Un bateau en avarie de gouvernail et de moteur flotte. Son commandant peut parfaitement se pavaner sur la passerelle. La situation peut durer des heures, des jours ou des semaines, au gré des vents et des courants, de sa situation par rapport à la côte, du stock de ses provisions.
Mais, inéluctablement, un jour il s’échoue.
Notre pays n’a plus de gouvernail, plus de moteur, des provisions, les récifs sont encore assez loin, peu importe que le commandant gesticule, l’échouage aura lieu, mais pas tout de suite.
D’où viennent ces avaries qui frappent le bateau France ?
Elles ne sont pas la résultante du hasard. Elles sont la conséquence d’une attitude délibérée.
Un ami, récemment, m’a conseillé de lire le livre de Patricia Pitcher « Artistes, artisans et technocrates ». Une partie de la réponse se trouve dans ce livre.
Madame Pitcher, de façon très convaincante, divise les intervenants économiques en trois catégories :
– La première, qu’elle compare aux artistes, sont les créateurs qui, au-delà des normes, dans un espace en apparence à la limite de la folie parce qu’à l’opposé des convenances, de façon erratique, inventent l’avenir.
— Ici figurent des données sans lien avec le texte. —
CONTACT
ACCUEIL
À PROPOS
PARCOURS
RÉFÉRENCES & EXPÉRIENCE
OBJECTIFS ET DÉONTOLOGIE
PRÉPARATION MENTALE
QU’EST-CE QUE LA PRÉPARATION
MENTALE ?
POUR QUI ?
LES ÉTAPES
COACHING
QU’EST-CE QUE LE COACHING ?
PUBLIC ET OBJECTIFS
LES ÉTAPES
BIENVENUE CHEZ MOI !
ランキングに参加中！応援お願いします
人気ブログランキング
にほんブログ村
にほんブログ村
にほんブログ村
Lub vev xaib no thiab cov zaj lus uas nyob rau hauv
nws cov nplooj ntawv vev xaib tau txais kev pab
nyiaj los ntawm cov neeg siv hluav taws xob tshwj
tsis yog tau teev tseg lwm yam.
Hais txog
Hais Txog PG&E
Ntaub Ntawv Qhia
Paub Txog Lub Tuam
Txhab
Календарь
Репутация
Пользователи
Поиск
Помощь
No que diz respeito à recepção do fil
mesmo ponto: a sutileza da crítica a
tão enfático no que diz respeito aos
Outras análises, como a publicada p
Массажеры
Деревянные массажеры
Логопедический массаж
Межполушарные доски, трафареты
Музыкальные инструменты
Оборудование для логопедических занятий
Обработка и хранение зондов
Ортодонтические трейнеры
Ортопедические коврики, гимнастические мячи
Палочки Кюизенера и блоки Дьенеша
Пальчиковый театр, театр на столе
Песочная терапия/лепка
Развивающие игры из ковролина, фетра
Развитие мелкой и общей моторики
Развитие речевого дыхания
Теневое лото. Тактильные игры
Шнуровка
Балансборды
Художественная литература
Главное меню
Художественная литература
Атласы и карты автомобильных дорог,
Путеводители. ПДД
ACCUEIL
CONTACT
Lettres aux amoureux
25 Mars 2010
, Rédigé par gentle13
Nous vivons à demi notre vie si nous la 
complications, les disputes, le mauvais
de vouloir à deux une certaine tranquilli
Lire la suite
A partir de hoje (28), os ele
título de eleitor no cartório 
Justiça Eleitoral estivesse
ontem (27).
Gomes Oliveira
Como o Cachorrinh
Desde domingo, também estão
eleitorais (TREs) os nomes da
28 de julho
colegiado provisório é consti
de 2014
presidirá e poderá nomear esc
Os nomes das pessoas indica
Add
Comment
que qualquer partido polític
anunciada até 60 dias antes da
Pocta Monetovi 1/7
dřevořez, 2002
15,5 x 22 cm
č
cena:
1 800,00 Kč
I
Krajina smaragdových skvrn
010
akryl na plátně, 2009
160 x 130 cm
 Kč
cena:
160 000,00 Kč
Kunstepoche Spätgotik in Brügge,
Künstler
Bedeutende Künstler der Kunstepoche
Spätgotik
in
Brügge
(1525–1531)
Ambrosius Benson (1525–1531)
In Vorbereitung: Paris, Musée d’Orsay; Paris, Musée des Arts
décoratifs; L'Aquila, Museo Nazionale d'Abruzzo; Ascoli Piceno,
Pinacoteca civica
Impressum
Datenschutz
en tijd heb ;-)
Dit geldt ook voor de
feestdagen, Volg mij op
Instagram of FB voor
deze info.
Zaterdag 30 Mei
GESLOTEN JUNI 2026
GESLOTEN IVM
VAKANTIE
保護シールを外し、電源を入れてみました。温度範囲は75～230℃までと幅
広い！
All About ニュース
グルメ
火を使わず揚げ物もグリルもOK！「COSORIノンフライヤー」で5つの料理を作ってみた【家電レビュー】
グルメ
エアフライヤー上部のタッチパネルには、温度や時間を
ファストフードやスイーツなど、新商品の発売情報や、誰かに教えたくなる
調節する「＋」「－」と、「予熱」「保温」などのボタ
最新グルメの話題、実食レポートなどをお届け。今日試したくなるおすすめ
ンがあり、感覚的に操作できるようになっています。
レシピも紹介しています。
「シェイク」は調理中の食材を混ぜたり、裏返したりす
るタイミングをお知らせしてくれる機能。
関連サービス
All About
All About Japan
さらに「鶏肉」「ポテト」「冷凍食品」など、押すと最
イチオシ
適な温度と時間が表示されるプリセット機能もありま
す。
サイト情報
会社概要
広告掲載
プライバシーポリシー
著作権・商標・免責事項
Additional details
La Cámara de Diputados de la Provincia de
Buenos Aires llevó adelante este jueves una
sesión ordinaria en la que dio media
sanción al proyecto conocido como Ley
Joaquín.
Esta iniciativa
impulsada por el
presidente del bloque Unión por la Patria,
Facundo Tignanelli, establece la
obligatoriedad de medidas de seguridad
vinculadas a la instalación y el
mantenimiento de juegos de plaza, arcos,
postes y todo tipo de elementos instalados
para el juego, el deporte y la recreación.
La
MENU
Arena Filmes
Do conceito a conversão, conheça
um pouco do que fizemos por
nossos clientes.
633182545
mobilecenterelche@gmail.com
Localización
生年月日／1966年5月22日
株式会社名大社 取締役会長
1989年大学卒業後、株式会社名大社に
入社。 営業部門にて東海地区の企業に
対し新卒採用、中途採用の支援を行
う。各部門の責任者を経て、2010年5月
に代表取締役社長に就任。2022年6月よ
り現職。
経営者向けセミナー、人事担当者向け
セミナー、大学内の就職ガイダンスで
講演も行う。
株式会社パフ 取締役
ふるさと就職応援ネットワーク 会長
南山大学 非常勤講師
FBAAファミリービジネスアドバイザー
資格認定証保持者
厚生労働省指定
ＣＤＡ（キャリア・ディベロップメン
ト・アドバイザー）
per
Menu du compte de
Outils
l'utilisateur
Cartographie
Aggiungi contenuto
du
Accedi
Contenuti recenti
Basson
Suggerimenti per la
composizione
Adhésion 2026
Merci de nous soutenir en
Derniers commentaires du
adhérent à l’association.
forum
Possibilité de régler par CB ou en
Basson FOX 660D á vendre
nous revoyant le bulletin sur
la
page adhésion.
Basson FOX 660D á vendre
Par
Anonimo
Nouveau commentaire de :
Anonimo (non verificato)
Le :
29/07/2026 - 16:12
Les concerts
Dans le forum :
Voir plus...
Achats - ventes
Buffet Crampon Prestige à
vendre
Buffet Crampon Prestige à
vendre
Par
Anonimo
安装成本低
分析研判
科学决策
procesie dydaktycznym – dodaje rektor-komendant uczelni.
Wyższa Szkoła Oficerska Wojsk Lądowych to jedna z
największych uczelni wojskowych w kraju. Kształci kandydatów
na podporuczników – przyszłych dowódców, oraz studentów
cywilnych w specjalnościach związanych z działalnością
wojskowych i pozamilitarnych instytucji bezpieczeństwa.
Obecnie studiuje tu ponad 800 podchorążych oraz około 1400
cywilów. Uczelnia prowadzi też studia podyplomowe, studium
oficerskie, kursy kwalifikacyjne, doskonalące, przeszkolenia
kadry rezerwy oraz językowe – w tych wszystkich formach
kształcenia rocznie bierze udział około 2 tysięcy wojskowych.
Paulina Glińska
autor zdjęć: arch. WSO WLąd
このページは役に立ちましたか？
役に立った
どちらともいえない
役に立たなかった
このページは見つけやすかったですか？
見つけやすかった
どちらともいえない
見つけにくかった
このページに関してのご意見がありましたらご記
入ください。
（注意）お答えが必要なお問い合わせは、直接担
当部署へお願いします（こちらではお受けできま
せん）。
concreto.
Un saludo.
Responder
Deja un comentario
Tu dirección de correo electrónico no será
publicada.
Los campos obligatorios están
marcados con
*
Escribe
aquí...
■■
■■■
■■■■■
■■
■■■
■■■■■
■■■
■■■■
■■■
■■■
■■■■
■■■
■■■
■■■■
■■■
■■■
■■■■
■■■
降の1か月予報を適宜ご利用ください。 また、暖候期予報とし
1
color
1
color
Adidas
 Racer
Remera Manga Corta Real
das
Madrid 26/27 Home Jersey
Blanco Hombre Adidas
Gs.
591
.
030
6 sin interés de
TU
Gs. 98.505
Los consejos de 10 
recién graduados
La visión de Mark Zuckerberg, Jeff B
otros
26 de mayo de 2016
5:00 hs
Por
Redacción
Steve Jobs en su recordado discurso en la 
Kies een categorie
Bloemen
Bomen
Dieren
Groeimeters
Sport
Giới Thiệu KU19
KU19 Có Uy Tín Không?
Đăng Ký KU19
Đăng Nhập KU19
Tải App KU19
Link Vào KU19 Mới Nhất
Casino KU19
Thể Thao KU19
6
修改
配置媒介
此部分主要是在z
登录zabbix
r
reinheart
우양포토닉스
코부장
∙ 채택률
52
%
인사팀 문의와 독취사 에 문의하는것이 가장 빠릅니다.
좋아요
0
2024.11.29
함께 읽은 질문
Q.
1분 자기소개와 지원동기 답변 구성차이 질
Ils sont les initiateurs, les créateurs de la future richesse.
– La deuxième, qu’elle compare aux artisans, sont les exécutants des projets des créateurs. Ils sont travailleurs, sérieux, honnêtes, acceptent l’ordre établi contrairement aux premiers. Ils sont la plus grande masse, disons la classe moyenne et ouvrière.
– La troisième, les technocrates, sont les administratifs qui contrôlent et rationalisent à l’extrême. Cette classe technocratique exerce son pouvoir sur la masse principale des artisans. Naturellement les créateurs initiaux, impétueux et borderline, sont leurs opposants naturels.
Pour que tout marche bien il faut que chacune de ces catégories reste à sa place où elle est indispensable, il faut aussi qu’elles se respectent entre elles.
C’est ici que se situe le problème.
La troisième catégorie, les technocrates, à l’aide d’une rhétorique dite « planificatrice ou socialiste », a convaincu la deuxième catégorie, celle des artisans, la plus grande masse, de se soumettre totalement à son organisation.
A l’aide de différents arguments mensongers, notamment en instillant la défiance par rapport à la première catégorie des créateurs, les technocrates se sont assurés l’adhésion majoritaire des artisans à leur organisation.
Nous appelons communément cette organisation : « l’administration socialiste ».
En réalité, il s’agit d’un processus d’organisation pensé exclusivement en terme de rationalisation, dont sont absents l’énergie créatrice des artistes et l’humanité des artisans.
Le résultat est un monde inhumain, incapable de se renouveler, d’imaginer, qui perd donc son moteur et son gouvernail, par l’affaiblissement anormal des deux premières catégories au profit de la troisième, mais qui flotte. Qui, de loin, donne l’impression d’un bateau en marche, alors qu’il n’est plus que le jouet des vents et des courants.
La France est devenue cela, un bateau errant.
Son gouvernail : les artistes-créateurs, son moteur : les artisans-exécutants, sont bloqués par la rouille que dégage une technocratie rigide et envahissante.
L’avarie est là et bien là.
Inutile d’espérer une solution venant du capitaine qui s’agite sur la passerelle, encore moins évidemment de ceux qui génèrent l’avarie : les technocrates.
Ce n’est que la réconciliation des première et deuxième catégories, les artistes et les artisans, qui pourrait remettre la France en état de marche. Cela, bien sûr, avant que l’échouage ait disloqué le navire.
Disons-le clairement, cette hypothèse est peu probable, elle supposerait que ceux qui ont pris le pouvoir, dont la rationalisation extrême crée le blocage de notre société, prennent conscience de leur nocivité.
Personnellement, je n’y crois pas, mais alors pas du tout. Hélas.
La France flotte, mais elle va s’échouer, les dégâts vont dépendre de la côte qu’elle va rencontrer.